What Lexicon is attempting to achieve with mice, a South San Francisco company called Exelixis is trying to do with fruit flies, worms and fish. These organisms have also established themselves over the years as workhorses in genetics labs, but Exelixis's innovation was to put them to work on an industrial scale in order to elucidate the functions of genes and identify promising drug targets. As the Whitehead's Altshuler puts it, "Flies and worms may not get diabetes, for instance, but they do sugar metabolism, and they do it pretty damn similarly to the way we do it. So you can find all the genes that affect sugar metabolism in the fly, find out if they're relevant to humans, figure out their function and do drug discovery."

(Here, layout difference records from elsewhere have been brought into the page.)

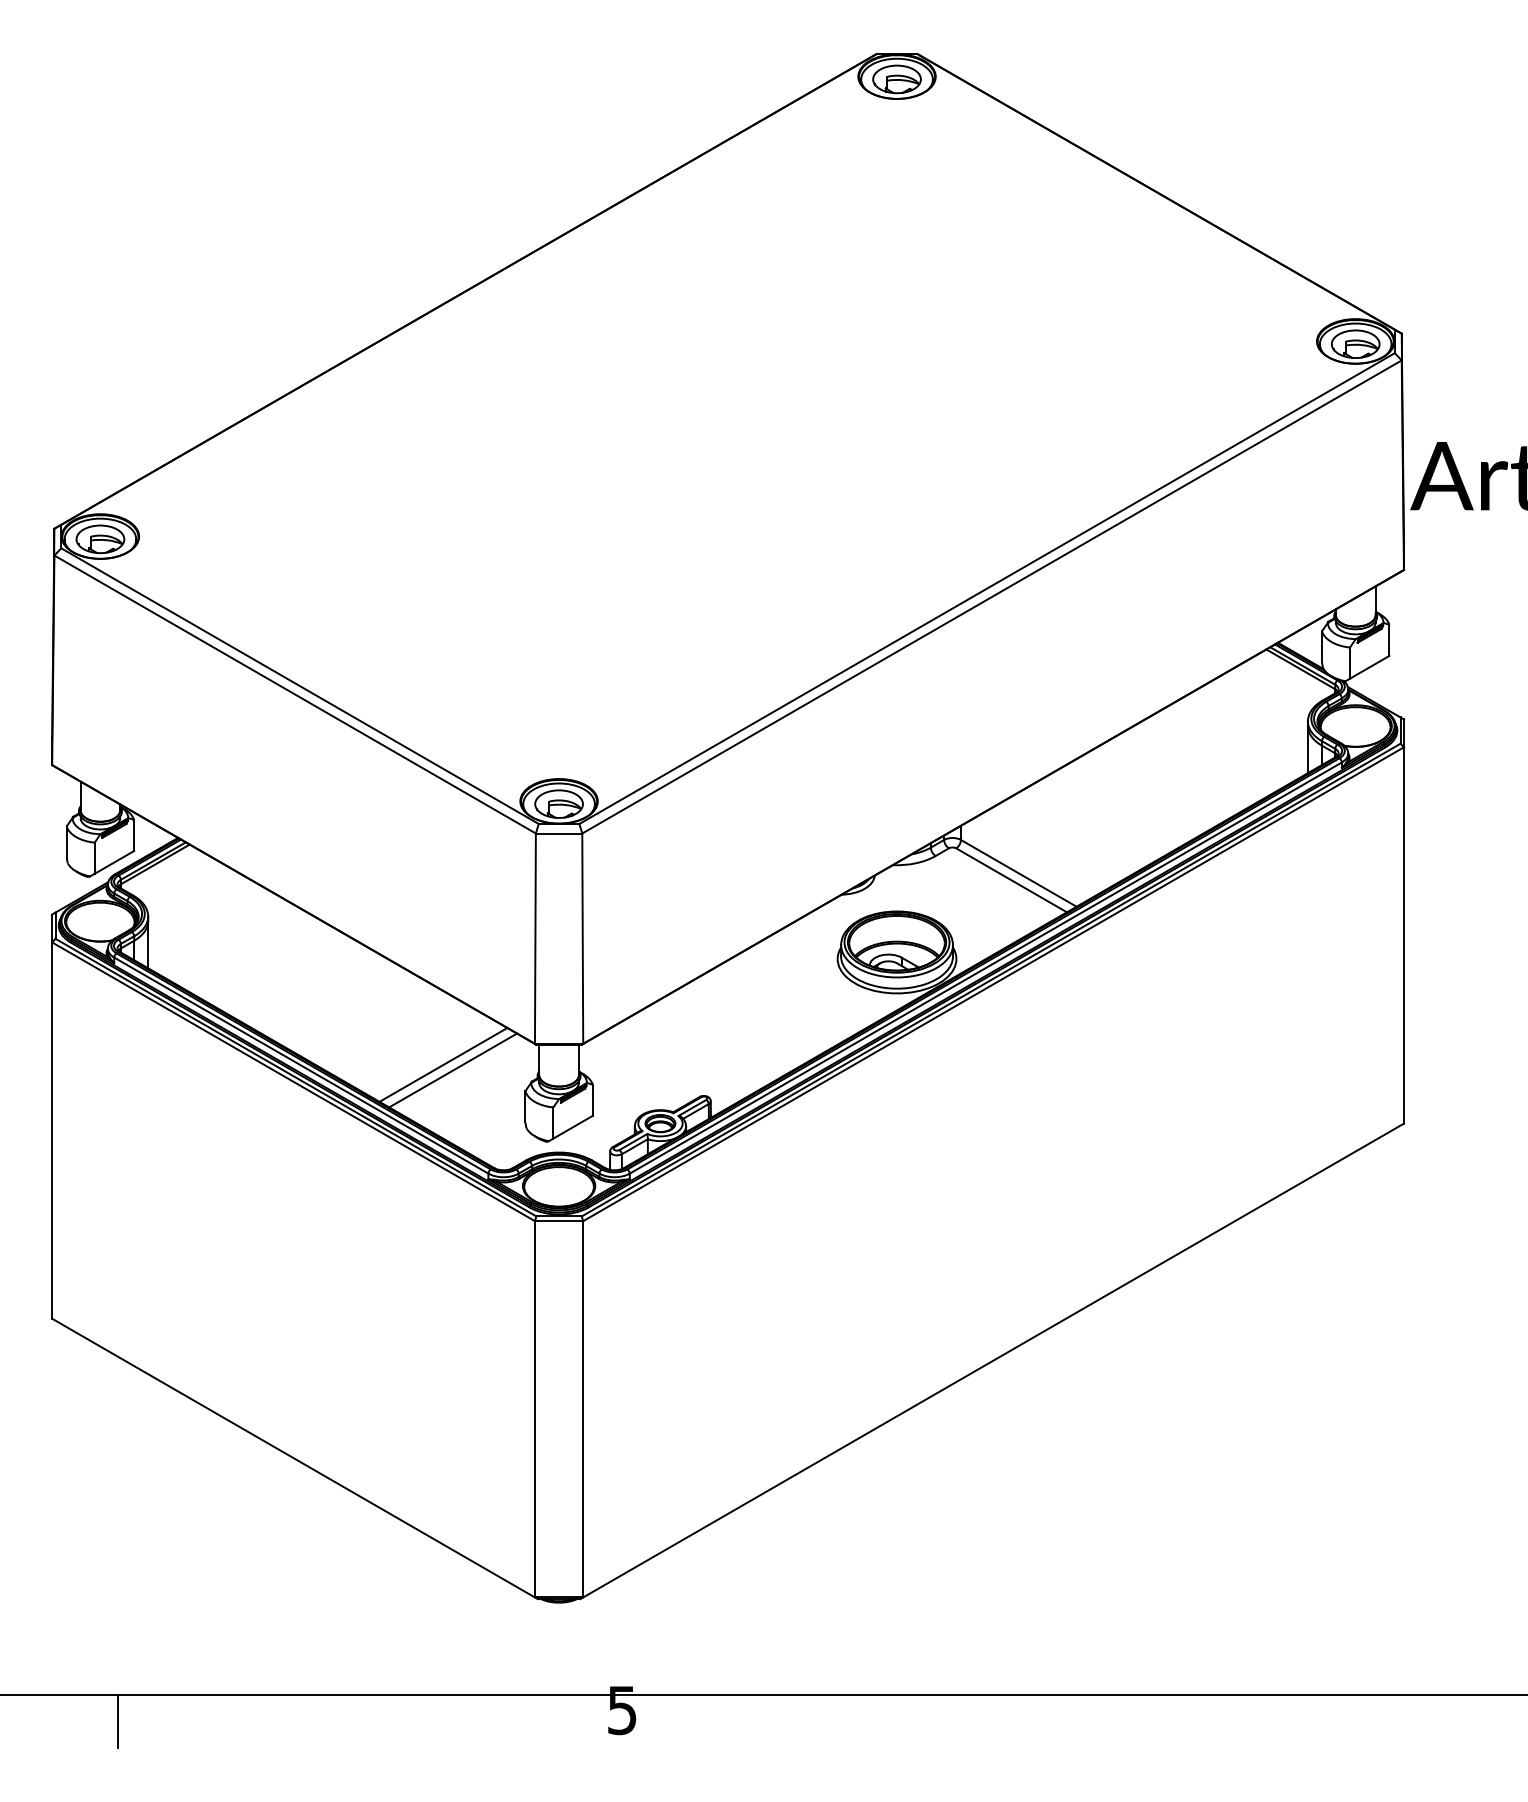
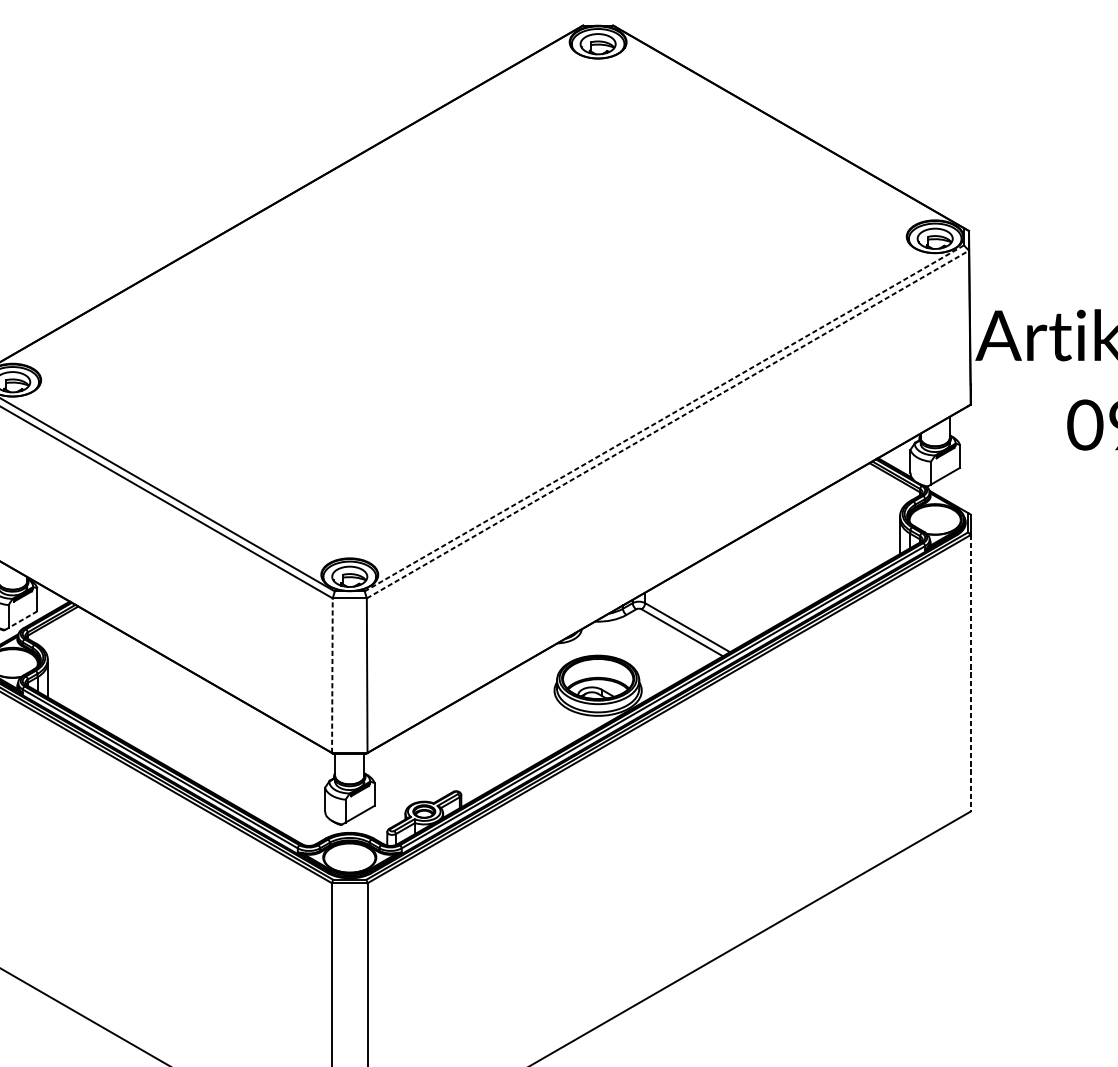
line: (987, 588) -> (664, 418), solid -> dashed
line: (992, 596) -> (668, 424), solid -> dashed
line: (114, 862) -> (23, 619), solid -> dashed
line: (1403, 935) -> (970, 673), solid -> dashed
line: (535, 938) -> (332, 675), solid -> dashed
line: (443, 1064) -> (264, 768), removed
line: (453, 1070) -> (272, 772), removed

Exelixis was founded by a trio of fruit-fly geneticists hoping to leverage the evolutionary conservation of genes and cellular circuitry that underlies these similarities-not to mention the arsenal of genetic tools honed by the decades of geneticists who have worked on flies, worms and fish. Since these organisms mature in just days or weeks, "You can rewrite their genetic code very quickly, so you can ask all the appropriate questions very quickly," says Exelixis chief scientific officer Geoffrey Duyk. At Exelixis, those inquiries usually start with flies, and so Exelixis has amassed a collection of knock-outs covering most of the 13,000 or 14,000 genes of the fly genome. Using that library, for example, Exelixis researchers are investigating angiogenesis, the process by which new blood vessels are formed. This is one of the hottest areas of cancer research, because a tumor will spur the growth of blood vessels to feed its proliferating cells. Find a way turn off angiogenesis, the argument goes, and you can choke off the cancer. Fruit flies could help researchers tease apart the genetic underpinnings of angiogenesis, even though they don't have blood vessels. What flies do have is a trachea: a system of branching vessels that carry air through the body. The development of the trachea is controlled by a process known as branching morphogenesis, which turns out to be the same process that creates blood vessels in humans.

The Exelixis researchers started studying branching morphogenesis in flies a year ago and expect to identify as many as 200 genes crucial to the process-all potential drug targets. The next step is to take these genes, find their counterparts in zebra fish, and then knock them out of the fish to see which are, indeed, involved in creating and maintaining blood vessels. Unlike flies, zebra fish do develop vasculature systems, just like mice and humans. And unlike mice and humans, zebra fish are, well, fish: their eggs develop outside the mother, and within 24 hours the body plan and all the organs are not only formed but visible, because the embryos and even the adult zebra fish are translucent. "You can follow in real time the development of the vasculature system in the embryo just by looking through a microscope," says Felix Karim, who runs the Exelixis angiogenesis program.

The research to elucidate exactly what these genes do and how they cause disease then proceeds by a process Karim describes as "ping-ponging" between studying the genes of interest, or their absence, in flies, worms, zebra fish, mice and even humans-all done in parallel for maximum speed. The entire discovery process, from fruit fly to validation of a promising target, might take only a couple of months.
The same approach can also be used to identify the genetic targets of existing drugs or promising compounds, which is what Exelixis is now doing for Pharmacia, Bayer, Bristol-Myers Squibb and the National Cancer Institute. "Once we identify the molecular target," says Duyk, "we can develop alternative compounds with the same target but which may have more optimal therapeutic and pharmacological properties."